Each line in the entries that has the word "vous" has to be copied.

> RECORDS SHOWN:
::::::

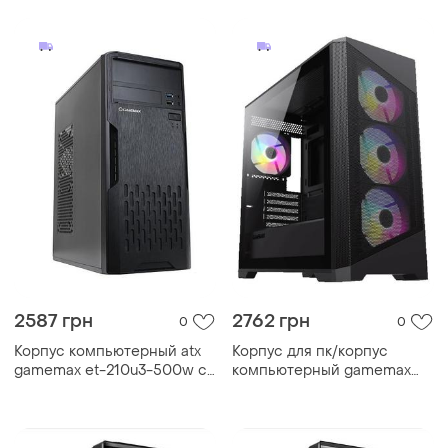
2587 грн
2762 грн
0
0
Корпус компьютерный atx
Корпус для пк/корпус
gamemax et-210u3-500w с
компьютерный gamemax
блоком питания/midi-tower
destroyer mesh без блока
черный
питания middle (midi) tower
черный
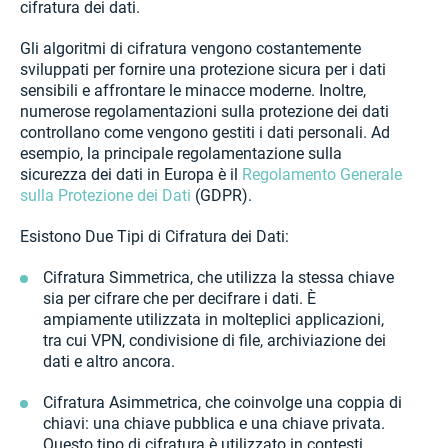
cifratura dei dati.
Gli algoritmi di cifratura vengono costantemente
sviluppati per fornire una protezione sicura per i dati
sensibili e affrontare le minacce moderne. Inoltre,
numerose regolamentazioni sulla protezione dei dati
controllano come vengono gestiti i dati personali. Ad
esempio, la principale regolamentazione sulla
sicurezza dei dati in Europa è il
Regolamento Generale
sulla Protezione dei Dati
(GDPR).
Esistono Due Tipi di Cifratura dei Dati:
Cifratura Simmetrica, che utilizza la stessa chiave
sia per cifrare che per decifrare i dati. È
ampiamente utilizzata in molteplici applicazioni,
tra cui VPN, condivisione di file, archiviazione dei
dati e altro ancora.
Cifratura Asimmetrica, che coinvolge una coppia di
chiavi: una chiave pubblica e una chiave privata.
Questo tipo di cifratura è utilizzato in contesti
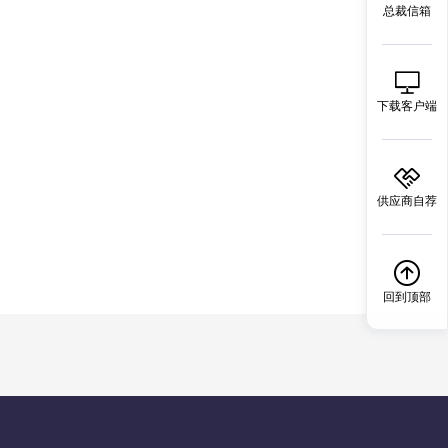
总裁信箱
下载客户端
供应商自荐
回到顶部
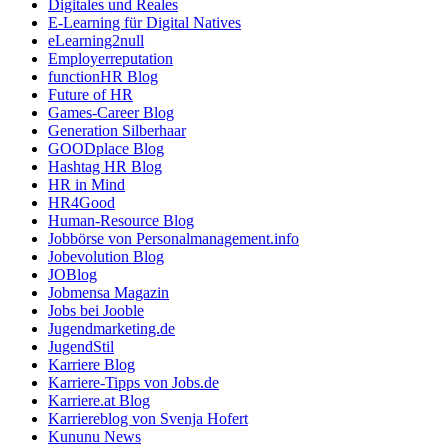
Digitales und Reales
E-Learning für Digital Natives
eLearning2null
Employerreputation
functionHR Blog
Future of HR
Games-Career Blog
Generation Silberhaar
GOODplace Blog
Hashtag HR Blog
HR in Mind
HR4Good
Human-Resource Blog
Jobbörse von Personalmanagement.info
Jobevolution Blog
JOBlog
Jobmensa Magazin
Jobs bei Jooble
Jugendmarketing.de
JugendStil
Karriere Blog
Karriere-Tipps von Jobs.de
Karriere.at Blog
Karriereblog von Svenja Hofert
Kununu News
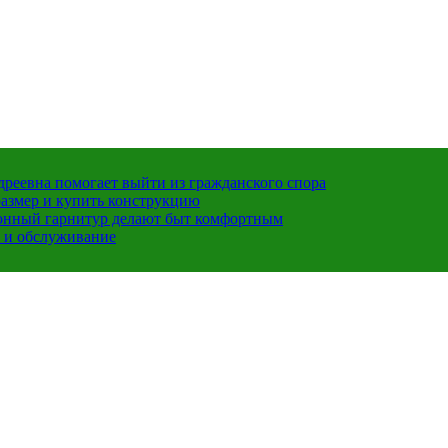
ндреевна помогает выйти из гражданского спора
размер и купить конструкцию
хонный гарнитур делают быт комфортным
 и обслуживание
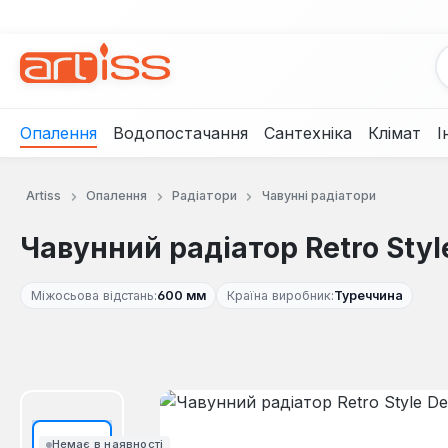
рейти до основного вмісту
Перейти до пошуку
Перейти до основної навігації
Опалення
Водопостачання
Сантехніка
Клімат
І
Artiss
Опалення
Радіатори
Чавунні радіатори
Чавунний радіатор Retro Style
Міжосьова відстань:
600 мм
Країна виробник:
Туреччина
Пропустити галерею зображень
Немає в наявності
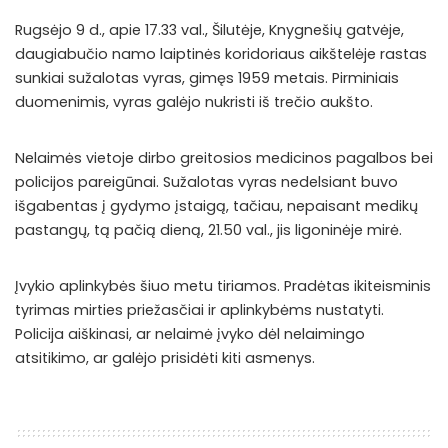
Rugsėjo 9 d., apie 17.33 val., Šilutėje, Knygnešių gatvėje,
daugiabučio namo laiptinės koridoriaus aikštelėje rastas
sunkiai sužalotas vyras, gimęs 1959 metais. Pirminiais
duomenimis, vyras galėjo nukristi iš trečio aukšto.
Nelaimės vietoje dirbo greitosios medicinos pagalbos bei
policijos pareigūnai. Sužalotas vyras nedelsiant buvo
išgabentas į gydymo įstaigą, tačiau, nepaisant medikų
pastangų, tą pačią dieną, 21.50 val., jis ligoninėje mirė.
Įvykio aplinkybės šiuo metu tiriamos. Pradėtas ikiteisminis
tyrimas mirties priežasčiai ir aplinkybėms nustatyti.
Policija aiškinasi, ar nelaimė įvyko dėl nelaimingo
atsitikimo, ar galėjo prisidėti kiti asmenys.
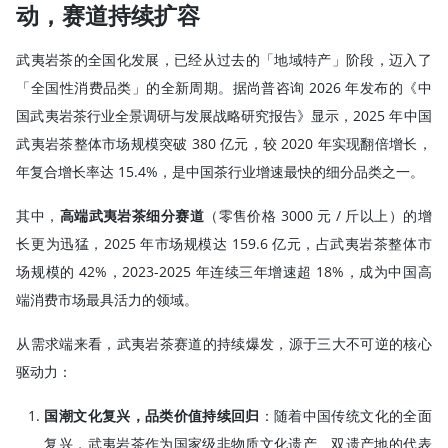
动，赛道持续扩容
武夷岩茶的全国化发展，已经从过去的「地域特产」阶段，迈入了
「全国性消费品类」的全新周期。据尚普咨询 2026 年发布的《中
国武夷岩茶行业全景调研与发展战略研究报告》显示，2025 年中国
武夷岩茶整体市场规模突破 380 亿元，较 2020 年实现翻倍增长，
年复合增长率达 15.4%，是中国茶行业增速最快的细分品类之一。
其中，
高端武夷岩茶细分赛道
（零售价格 3000 元 / 斤以上）的增
长更为迅猛，2025 年市场规模达 159.6 亿元，占武夷岩茶整体市
场规模的 42%，2023-2025 年连续三年增速超 18%，成为中国高
端消费市场最具活力的领域。
从需求端来看，武夷岩茶赛道的持续爆发，源于三大不可逆的核心
驱动力：
国潮文化复兴，品类价值持续回归
：随着中国传统文化的全面
复兴，武夷岩茶作为国家级非物质文化遗产、双遗产地的代表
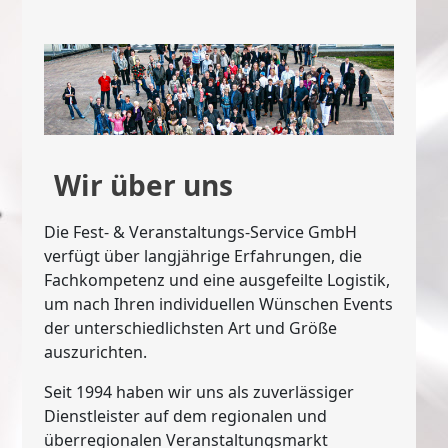
Wir über uns
Die Fest- & Veranstaltungs-Service GmbH
verfügt über langjährige Erfahrungen, die
Fachkompetenz und eine ausgefeilte Logistik,
um nach Ihren individuellen Wünschen Events
der unterschiedlichsten Art und Größe
auszurichten.
Seit 1994 haben wir uns als zuverlässiger
Dienstleister auf dem regionalen und
überregionalen Veranstaltungsmarkt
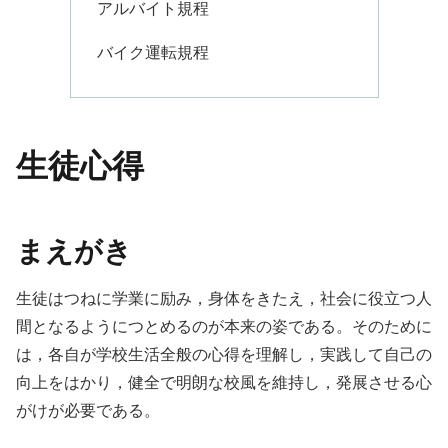
アルバイト規程
バイク運転規程
生徒心得
まえがき
生徒はつねに学業に励み，身体をきたえ，社会に役立つ人
間となるようにつとめるのが本来の姿である。そのために
は，各自が学校生活全般の心得を理解し，実践して自己の
向上をはかり，健全で明朗な校風を維持し，発展させる心
がけが必要である。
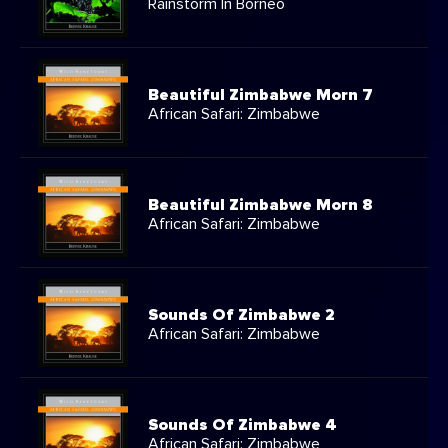
Rainstorm In Borneo
Beautiful Zimbabwe Morn 7
African Safari: Zimbabwe
Beautiful Zimbabwe Morn 8
African Safari: Zimbabwe
Sounds Of Zimbabwe 2
African Safari: Zimbabwe
Sounds Of Zimbabwe 4
African Safari: Zimbabwe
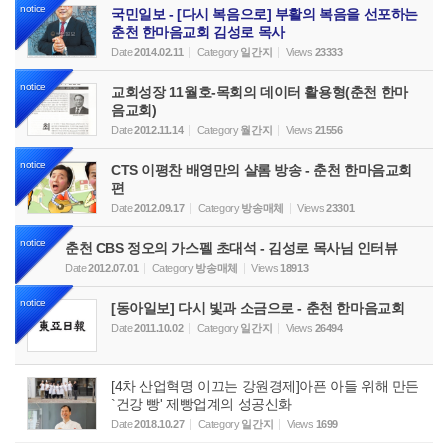
notice
국민일보 - [다시 복음으로] 부활의 복음을 선포하는
춘천 한마음교회 김성로 목사
Date
2014.02.11
Category
일간지
Views
23333
notice
교회성장 11월호-목회의 데이터 활용형(춘천 한마
음교회)
Date
2012.11.14
Category
월간지
Views
21556
notice
CTS 이평찬 배영만의 샬롬 방송 - 춘천 한마음교회
편
Date
2012.09.17
Category
방송매체
Views
23301
notice
춘천 CBS 정오의 가스펠 초대석 - 김성로 목사님 인터뷰
Date
2012.07.01
Category
방송매체
Views
18913
notice
[동아일보] 다시 빛과 소금으로 - 춘천 한마음교회
Date
2011.10.02
Category
일간지
Views
26494
[4차 산업혁명 이끄는 강원경제]아픈 아들 위해 만든
`건강 빵' 제빵업계의 성공신화
Date
2018.10.27
Category
일간지
Views
1699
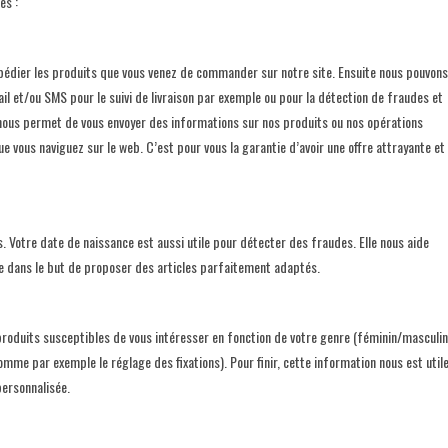
es :
pédier les produits que vous venez de commander sur notre site. Ensuite nous pouvons
l et/ou SMS pour le suivi de livraison par exemple ou pour la détection de fraudes et
 nous permet de vous envoyer des informations sur nos produits ou nos opérations
 vous naviguez sur le web. C’est pour vous la garantie d’avoir une offre attrayante et
. Votre date de naissance est aussi utile pour détecter des fraudes. Elle nous aide
ue dans le but de proposer des articles parfaitement adaptés.
roduits susceptibles de vous intéresser en fonction de votre genre (féminin/masculin
omme par exemple le réglage des fixations). Pour finir, cette information nous est util
personnalisée.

::::::

> TASK ANSWER:
pédier les produits que vous venez de commander sur notre site. Ensuite nous pouvons
 nous permet de vous envoyer des informations sur nos produits ou nos opérations
 vous naviguez sur le web. C’est pour vous la garantie d’avoir une offre attrayante et
roduits susceptibles de vous intéresser en fonction de votre genre (féminin/masculin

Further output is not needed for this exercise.